--- SOBRE O EXERCÍCIO ---
Por favor, reproduza a parte do trecho fornecido que começa com as palavras "Esta referência ao" e termina com "14/06/2000, p. D3).", substituindo "treinador" por "técnico".

--- TRECHO FORNECIDO ---
Esta referência ao “gaúcho” não foi uma menção vazia de significados. Como trataremos mais adiante, o fato deste treinador ter iniciado sua carreira profissional (como jogador e técnico) no Rio Grande do Sul indica que ele tenha uma valorização da “escola gaúcha” de futebol, que é tratada como uma antítese do jogo bonito “tipicamente” brasileiro. Temos como exemplo este trecho retirado da Folha de São Paulo, no qual é revelada a influência “argentina e uruguaia” no “futebol brasileiro” graças ao treinador do Palmeiras, Luiz Felipe Scolari: Segundo os argentinos, Scolari conseguiu com que o Palmeiras tivesse a garra argentina e uruguaia, que falta no futebol brasileiro (...). Esse seria o principal motivo para o Palmeiras ser respeitado. (FOLHA DE SÃO PAULO, 14/06/2000, p. D3).

19 Scolari. “Se tivermos a mesma força, aliada à nossa técnica, teremos chances de conquistar o título.” (...). Scolari quer também o Palmeiras com um futebol sem “firulas”. (ESTADO DE SÃO PAULO, 17/06/2000, p. E2).

Em suma, Luiz Felipe Scolari reproduz dois pontos que serão exaltados pelos meios de comunicação brasileiros: a) o fanatismo dos torcedores argentinos que é visto como um grande diferencial e importante intimidador dos adversários; e b) o “espírito” e a “garra” do estilo de jogo peculiar do argentino, características essas que são exaltadas pelos jornais como a grande qualidade “deles” nas muitas vezes em que as equipes brasileiras saem derrotadas do certame. Outro caso ilustrativo ocorreu em 1974, quando o São Paulo alcançava sua primeira final, enquanto o Independiente estava em busca de seu quinto título e estava pela terceira vez consecutiva representando a Argentina num campeonato internacional. A tensão política presente na Argentina fez com que o Independiente recebesse proporções nacionais, mesmo que os argentinos estivessem ocupados, a priori, com a situação político-econômica do país: [Na Argentina] o jogo não atrai atenções. Os espaços dos jornais, bem como as conversas nas ruas, giram em torno da crise social e dos problemas políticos. Mas se pode perceber a tentativa de fazer do jogo um assunto nacional, transformando o Independiente em representante não apenas do futebol, mas de todo um povo e atuais problemas argentinos. Os slogans políticos, repetidos nos comércios, das rádios e espalhados em milhares de cartazes pelas ruas, falam de união e são prontamente ligados ao Independiente. (FOLHA DE SÃO PAULO, 15/10/1974, p.34).

--- DADOS DISPONÍVEIS ---

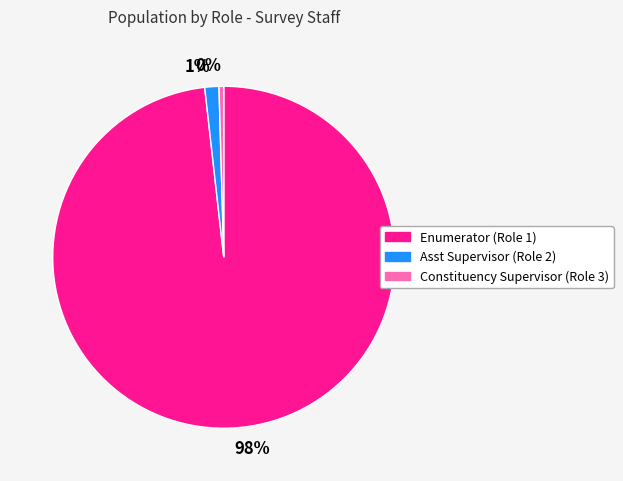

Is the sum of 1% and 98% greater than half?

Yes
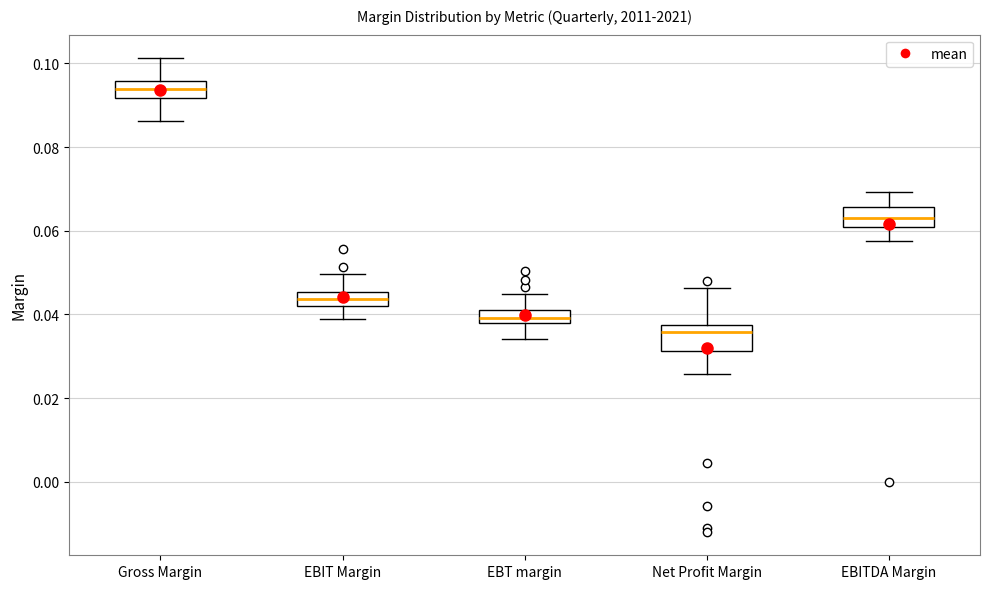

Where does the upper whisker of the box for EBT margin end on the y-axis? The values are not printed on the chart, so give them approximately, as read against the axis.

0.044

--- RESULTADO DA TAREFA ---
Esta referência ao “gaúcho” não foi uma menção vazia de significados. Como trataremos mais adiante, o fato deste técnico ter iniciado sua carreira profissional (como jogador e técnico) no Rio Grande do Sul indica que ele tenha uma valorização da “escola gaúcha” de futebol, que é tratada como uma antítese do jogo bonito “tipicamente” brasileiro. Temos como exemplo este trecho retirado da Folha de São Paulo, no qual é revelada a influência “argentina e uruguaia” no “futebol brasileiro” graças ao técnico do Palmeiras, Luiz Felipe Scolari: Segundo os argentinos, Scolari conseguiu com que o Palmeiras tivesse a garra argentina e uruguaia, que falta no futebol brasileiro (...). Esse seria o principal motivo para o Palmeiras ser respeitado. (FOLHA DE SÃO PAULO, 14/06/2000, p. D3).